The parallels with earlier masturbation panics are now overwhelming, and at this point Swindoll loses it entirely:
It’s ruining marriages, destroying relationships, harming youth and hurting the body of Christ. You hardly need to be reminded that fallen pastors and priests did not ’suddenly’ fall. More often than not, pornography played a role in their downward spiral. (New Life, 14 Aug. 2003)
Despite Swindoll’s hyperbole, there probably is some fire here to go with the smoke. Frank York and Jan LaRue have written a book for Focus on the Family (FOF) (Protecting Your Child in an X-Rated World, 2002) which contains some comparable statistics:
… [T]he reality is that there may be as many as 10 to 20 per cent of your church membership who wrestle with a pornography addiction.

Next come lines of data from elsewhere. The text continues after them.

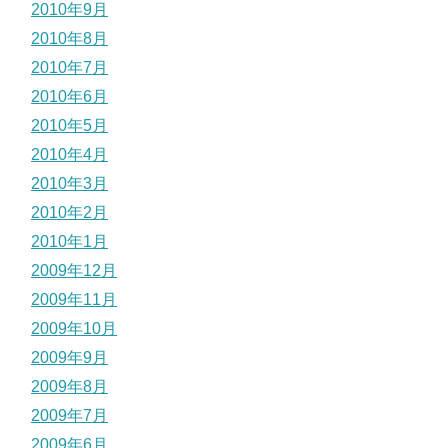
2010年9月
2010年8月
2010年7月
2010年6月
2010年5月
2010年4月
2010年3月
2010年2月
2010年1月
2009年12月
2009年11月
2009年10月
2009年9月
2009年8月
2009年7月
2009年6月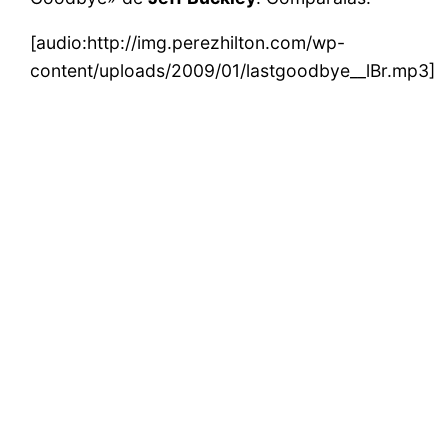
[audio:http://img.perezhilton.com/wp-
content/uploads/2009/01/lastgoodbye__lBr.mp3]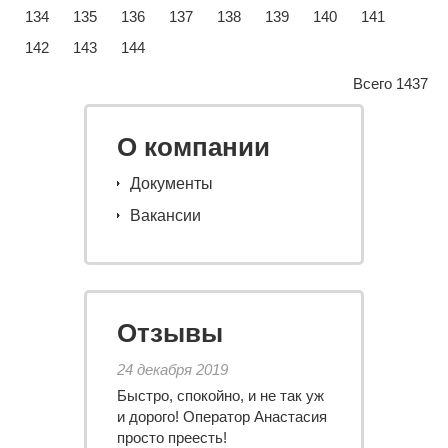
134
135
136
137
138
139
140
141
142
143
144
Всего 1437
О компании
Документы
Вакансии
Отзывы
24 декабря 2019
Быстро, спокойно, и не так уж
и дорого! Оператор Анастасия
просто преесть!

This includes pastors … At one [hyper-Christian] Promise Keepers men’s event, 50 per cent of the attendees admitted to dabbling in porn during the previous week …[A]bout 20 per cent of the calls on [FOF's] pastoral care line are for help with issues such as pornography and compulsive behaviour …
York and LaRue offer an estimate of around 25 per cent ’sexually addicted’ Christian pastors, and conclude as follows:
One researcher estimates that 60 million Americans have visited sexually explicit websites. Tragically, the percentage of Christian men involved is not much different from that of the unsaved. [Evangelical commentators often make similar observations about divorce and abortion rates but aren't quick to draw certain unpalatable conclusions e.g. that prayer doesn't work!] According to another survey of pastors and lay leaders conducted by ‘Leadership’ magazine, 62 per cent have regularly viewed pornography. (179-80)
Elsewhere in this book we read of ‘perfect Christian girls’ who become ensnared by ‘pornography’ (in one case it was actually romance novels, given to a girl by her grandmother) and suddenly find themselves ‘obsessively engaged in oral sex and other sexual activities with boys’. (217-8)
The more you study evangelical Christians, the less special and more ‘normal’ they appear. By their own accounts, their religion seems quite unable to protect them from day-to-day temptations, and you begin to wonder how some of them develop the nerve to tell the rest of us how to live our lives.